Circuits
A short primer on the zero-knowledge proofs (zkSNARKs) used in Telepathy.
We use the Circom programming language and the Groth16 proving system to generate our zkSNARKs. While a newer proof system (like PLONK arithmetization + KZG or FRI) would improve proving time, we believe Circom is the most production-ready zkSNARK stack today. In particular, Tornado Cash’s circuits are built on top of Circom and have been used for several years. Additionally, the on-chain verification cost of a Groth16 zkSNARK is the cheapest of all proving systems available today. All zero-knowledge proofs used in Telepathy are built with the aim of making it more gas-efficient to run an Ethereum Light Client on-chain. To properly understand the structure of the circuits, we recommend reading the sections on Sync Committees and Proof of Consensus. For more details, please refer to the source code itself.
Step (Aggregate BLS12-381 Signature Verification)
To add a new block header to the Light Client, we must verify that at least two thirds of the sync committee has provided valid signatures for this block header. Thus, the bulk of the complexity inside this zkSNARK is actually involved in the verification of the specific signature scheme that Ethereum 2.0 validators use. In particular, Ethereum uses BLS12-381 signatures. Cryptographically speaking, verifying the sync committees signatures involves computing 512 elliptic curve adds over the BLS12-381 curve to get the sync committee aggregate public key, and a single elliptic curve pairing for the final BLS signature check. We also do a few other checks in the circuit, such as validating the Merkle proof for the Ethereum execution state root and checking the finality proof for the finalized block header.
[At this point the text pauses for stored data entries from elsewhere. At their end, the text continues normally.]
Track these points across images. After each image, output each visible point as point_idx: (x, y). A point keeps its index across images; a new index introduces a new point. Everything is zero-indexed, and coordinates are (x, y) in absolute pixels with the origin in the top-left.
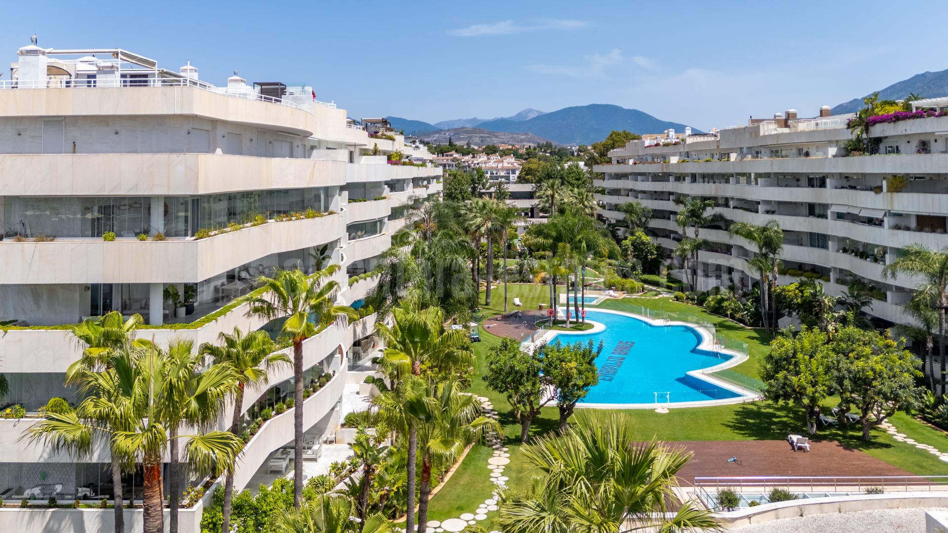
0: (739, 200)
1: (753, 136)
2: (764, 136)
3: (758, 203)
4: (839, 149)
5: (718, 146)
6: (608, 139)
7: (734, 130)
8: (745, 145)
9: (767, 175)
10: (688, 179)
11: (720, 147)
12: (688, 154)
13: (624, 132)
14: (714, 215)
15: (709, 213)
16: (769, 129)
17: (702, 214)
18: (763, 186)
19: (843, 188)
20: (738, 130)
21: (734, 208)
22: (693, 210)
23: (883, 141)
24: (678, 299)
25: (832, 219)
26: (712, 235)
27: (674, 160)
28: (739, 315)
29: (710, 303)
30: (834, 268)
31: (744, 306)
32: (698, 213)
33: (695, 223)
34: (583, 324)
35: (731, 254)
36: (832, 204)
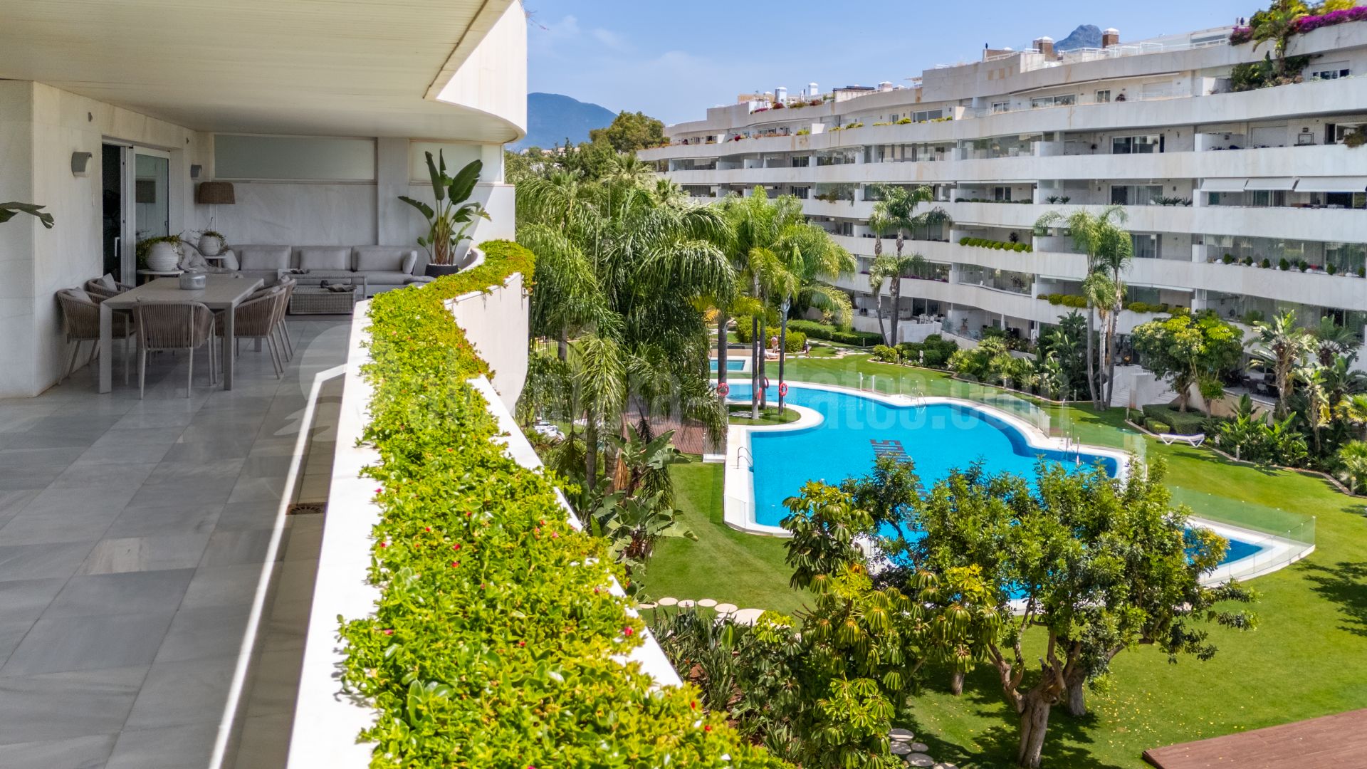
0: (965, 186)
1: (996, 75)
2: (1026, 74)
3: (1033, 186)
4: (1219, 80)
5: (919, 99)
6: (615, 123)
7: (950, 71)
8: (976, 93)
9: (1049, 136)
10: (859, 156)
11: (923, 100)
12: (839, 120)
13: (639, 114)
14: (931, 214)
15: (921, 210)
16: (1033, 62)
17: (911, 209)
18: (1043, 155)
19: (1219, 149)
20: (961, 68)
21: (958, 200)
22: (897, 205)
23: (1312, 62)
24: (884, 357)
25: (1202, 205)
26: (912, 249)
27: (817, 129)
28: (1030, 380)
29: (961, 360)
30: (1200, 291)
31: (1036, 364)
32: (904, 209)
33: (899, 227)
34: (781, 409)
35: (946, 281)
36: (1202, 180)
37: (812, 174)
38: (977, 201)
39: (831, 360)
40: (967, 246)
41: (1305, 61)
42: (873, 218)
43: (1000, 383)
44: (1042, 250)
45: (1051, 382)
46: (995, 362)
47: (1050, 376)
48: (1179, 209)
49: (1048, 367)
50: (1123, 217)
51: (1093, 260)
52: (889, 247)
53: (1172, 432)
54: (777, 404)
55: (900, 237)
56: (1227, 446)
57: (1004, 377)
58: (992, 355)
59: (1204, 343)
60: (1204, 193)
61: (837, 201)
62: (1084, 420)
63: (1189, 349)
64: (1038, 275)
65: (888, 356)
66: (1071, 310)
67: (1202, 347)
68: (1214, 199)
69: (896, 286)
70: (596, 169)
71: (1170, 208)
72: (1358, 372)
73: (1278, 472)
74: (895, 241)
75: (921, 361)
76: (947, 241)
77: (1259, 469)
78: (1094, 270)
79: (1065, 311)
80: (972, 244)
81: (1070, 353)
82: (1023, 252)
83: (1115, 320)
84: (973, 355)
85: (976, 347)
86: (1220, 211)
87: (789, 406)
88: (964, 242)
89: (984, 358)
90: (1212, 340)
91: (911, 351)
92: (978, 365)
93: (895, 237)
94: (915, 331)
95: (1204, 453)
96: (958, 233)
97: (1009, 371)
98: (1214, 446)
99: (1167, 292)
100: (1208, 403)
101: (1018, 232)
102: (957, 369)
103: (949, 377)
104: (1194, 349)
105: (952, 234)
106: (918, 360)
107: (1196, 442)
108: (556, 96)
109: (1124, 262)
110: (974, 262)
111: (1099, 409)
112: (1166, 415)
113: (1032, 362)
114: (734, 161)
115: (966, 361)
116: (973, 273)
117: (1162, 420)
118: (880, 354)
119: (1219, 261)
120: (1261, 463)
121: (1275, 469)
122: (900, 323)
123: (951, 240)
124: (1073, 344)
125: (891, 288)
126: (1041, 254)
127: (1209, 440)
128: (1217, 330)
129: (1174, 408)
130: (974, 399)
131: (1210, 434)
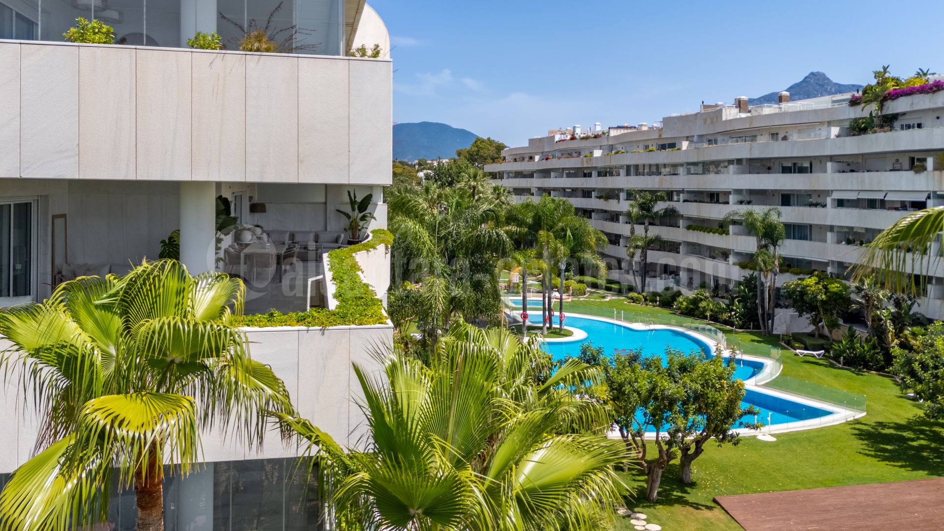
0: (689, 192)
1: (709, 122)
2: (726, 121)
3: (730, 193)
4: (842, 129)
5: (660, 135)
6: (473, 145)
7: (680, 118)
8: (697, 132)
9: (739, 161)
10: (623, 172)
11: (663, 136)
12: (611, 148)
13: (489, 139)
14: (666, 210)
15: (660, 207)
16: (731, 114)
17: (653, 207)
18: (735, 173)
19: (843, 172)
20: (687, 116)
21: (685, 201)
22: (644, 203)
23: (900, 118)
24: (634, 300)
25: (832, 207)
26: (654, 231)
27: (597, 153)
28: (725, 316)
29: (681, 303)
30: (833, 262)
31: (728, 306)
32: (649, 206)
33: (645, 218)
34: (561, 329)
35: (678, 252)
36: (832, 191)
37: (594, 182)
38: (696, 201)
39: (601, 302)
40: (691, 231)
41: (895, 117)
42: (630, 212)
43: (705, 317)
44: (735, 234)
45: (736, 317)
46: (703, 304)
47: (735, 314)
48: (819, 210)
49: (735, 308)
50: (779, 214)
51: (759, 241)
52: (639, 230)
53: (806, 349)
54: (558, 326)
55: (646, 224)
56: (836, 358)
57: (708, 314)
58: (701, 300)
59: (825, 294)
60: (833, 200)
61: (609, 200)
62: (753, 341)
63: (816, 297)
64: (733, 250)
65: (637, 300)
66: (751, 272)
67: (824, 296)
68: (841, 203)
69: (644, 255)
70: (458, 177)
71: (813, 209)
72: (917, 313)
73: (866, 374)
74: (643, 226)
75: (658, 303)
76: (679, 227)
77: (853, 372)
78: (760, 247)
79: (747, 273)
80: (694, 229)
81: (749, 299)
82: (724, 235)
83: (775, 279)
84: (690, 300)
85: (691, 294)
86: (843, 211)
87: (565, 327)
88: (689, 228)
89: (695, 302)
90: (830, 292)
91: (652, 298)
92: (692, 306)
93: (644, 224)
94: (658, 285)
95: (821, 362)
96: (685, 221)
97: (712, 310)
98: (830, 357)
99: (816, 262)
100: (831, 332)
102: (679, 308)
103: (675, 314)
104: (819, 297)
105: (681, 223)
106: (656, 303)
107: (819, 355)
108: (437, 124)
109: (780, 242)
110: (695, 241)
111: (765, 335)
112: (804, 339)
113: (725, 304)
114: (546, 173)
115: (685, 303)
116: (696, 249)
117: (801, 342)
118: (632, 298)
119: (844, 243)
120: (856, 368)
121: (864, 372)
122: (648, 280)
123: (681, 227)
124: (751, 294)
125: (641, 257)
126: (735, 236)
127: (827, 354)
128: (833, 286)
129: (811, 335)
130: (686, 327)
131: (827, 351)
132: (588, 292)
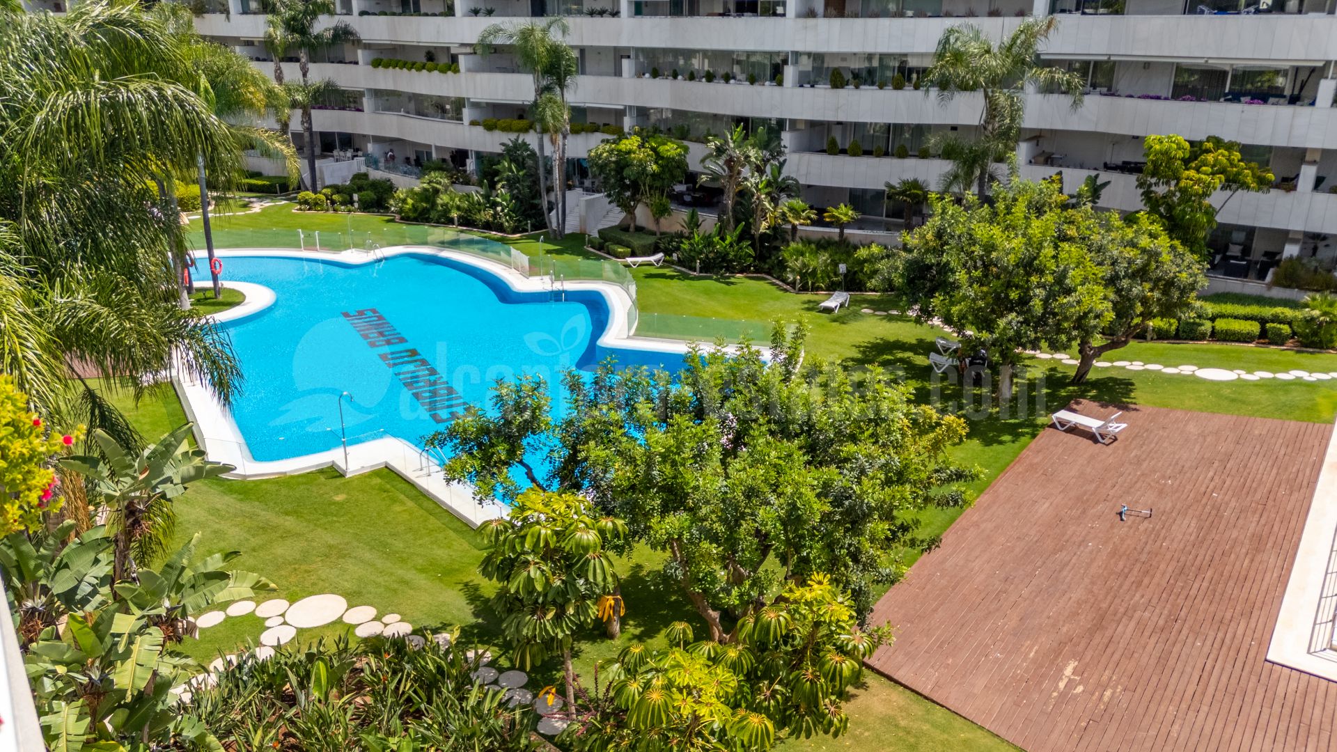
17: (310, 25)
21: (362, 13)
22: (294, 18)
24: (313, 205)
25: (630, 16)
26: (320, 74)
28: (487, 215)
29: (404, 201)
31: (487, 197)
32: (303, 24)
33: (300, 48)
34: (217, 290)
35: (361, 110)
38: (385, 14)
40: (380, 68)
42: (270, 36)
43: (450, 221)
44: (469, 70)
45: (505, 215)
46: (441, 199)
47: (502, 211)
48: (607, 21)
49: (499, 200)
50: (565, 30)
51: (537, 81)
52: (291, 71)
53: (633, 254)
55: (303, 60)
56: (686, 262)
57: (454, 214)
58: (437, 191)
59: (656, 163)
60: (630, 3)
62: (549, 252)
63: (644, 169)
64: (468, 99)
65: (316, 204)
66: (513, 136)
67: (655, 167)
68: (640, 8)
69: (307, 117)
71: (598, 20)
73: (732, 280)
74: (298, 64)
75: (356, 205)
76: (356, 63)
77: (717, 280)
78: (541, 91)
79: (508, 138)
80: (387, 66)
81: (519, 182)
82: (450, 73)
83: (564, 145)
84: (416, 194)
85: (418, 185)
86: (645, 22)
87: (227, 284)
88: (376, 63)
89: (429, 196)
90: (662, 158)
91: (344, 196)
92: (425, 205)
93: (297, 60)
94: (337, 170)
95: (667, 271)
96: (367, 52)
97: (458, 208)
98: (672, 263)
100: (657, 221)
101: (433, 51)
102: (401, 211)
103: (392, 221)
104: (649, 168)
105: (360, 54)
106: (352, 205)
107: (658, 262)
109: (569, 80)
110: (390, 87)
111: (555, 239)
112: (623, 238)
113: (482, 195)
115: (410, 201)
116: (389, 100)
117: (620, 243)
118: (306, 202)
119: (647, 75)
120: (717, 274)
121: (729, 277)
122: (318, 163)
123: (361, 62)
124: (521, 173)
125: (303, 123)
126: (470, 74)
127: (668, 258)
128: (667, 147)
129: (624, 228)
131: (668, 252)
132: (214, 198)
Rotate (Sync Committee Commitment Mapping)
One key detail about the Light Client contract is that it must know what the current sync committee is. While you could naively store all 512 public keys of these validators, this is extremely gas-inefficient, so a solution is to instead store a cryptographic commitment to the sync committee. Thankfully, the Ethereum Light Client protocol already provides such a commitment. Thus, we can pass this as an input to the Step circuit and unpack the commitment to get the public keys of the sync committee. Unfortunately, the hash function used to create this commitment (Sha256) is extremely expensive to compute inside zkSNARKs and unpacking this commitment every time we want to add a new block header can be prohibitively expensive in terms of proving time. For this reason, every 27 hours when there is a new sync committee, we unpack this commitment once and then compute a new commitment to the sync committee using a SNARK-friendly hash function known as Poseidon (within a zkSNARK). We store this SNARK-friendly commitment on-chain instead so that the Step circuit can very cheaply unpack the commitment inside its circuit. In short, the Rotate circuit maps the sync committee commitment from a SNARK-unfriendly to a SNARK-friendly one.
Benchmarks
All benchmarks are performed on an r6a.8xlarge AWS instance which has 32 cores and 256GB of RAM.
Step | Rotate | |
---|---|---|
Constraints | 27M | 68M |
Witness Generation | 124 Seconds | 180 Seconds |
Proving Time | 118 Seconds | 60 Seconds |
Trusted Setup Ceremony
As mentioned above, our circuits are currently using the Groth16 proving system. This proving system normally requires a process called a "trusted setup" that generates a public set of encrypted values (common reference string, aka CRS) that the circuit verifier uses to check for proof validity.
For Groth16, the trusted setup requires two phases. The first phase (referred to as "Powers of Tau") can be used for all circuits using Groth16 (and other proving system), and the second phase needs to be run for each circuit. Both of these phases have a 1 of N trust assumption, where the CRS is still secure as long as at least one of the participants is honest. For more details, please refer to this document.
For the first phase for both circuits, we used Hermez's powers of tau CRS. Specifically, we used their 227 CRS, which is the minimum sized one for our rotate circuit. The set of contributor public attestations for that CRS can be seen here.
For the second phase, we ran our own trusted setup ceremony. The details of that ceremony can be seen in this document. We had a total of 31 contributions, and the public attestation for those contributions can be seen here.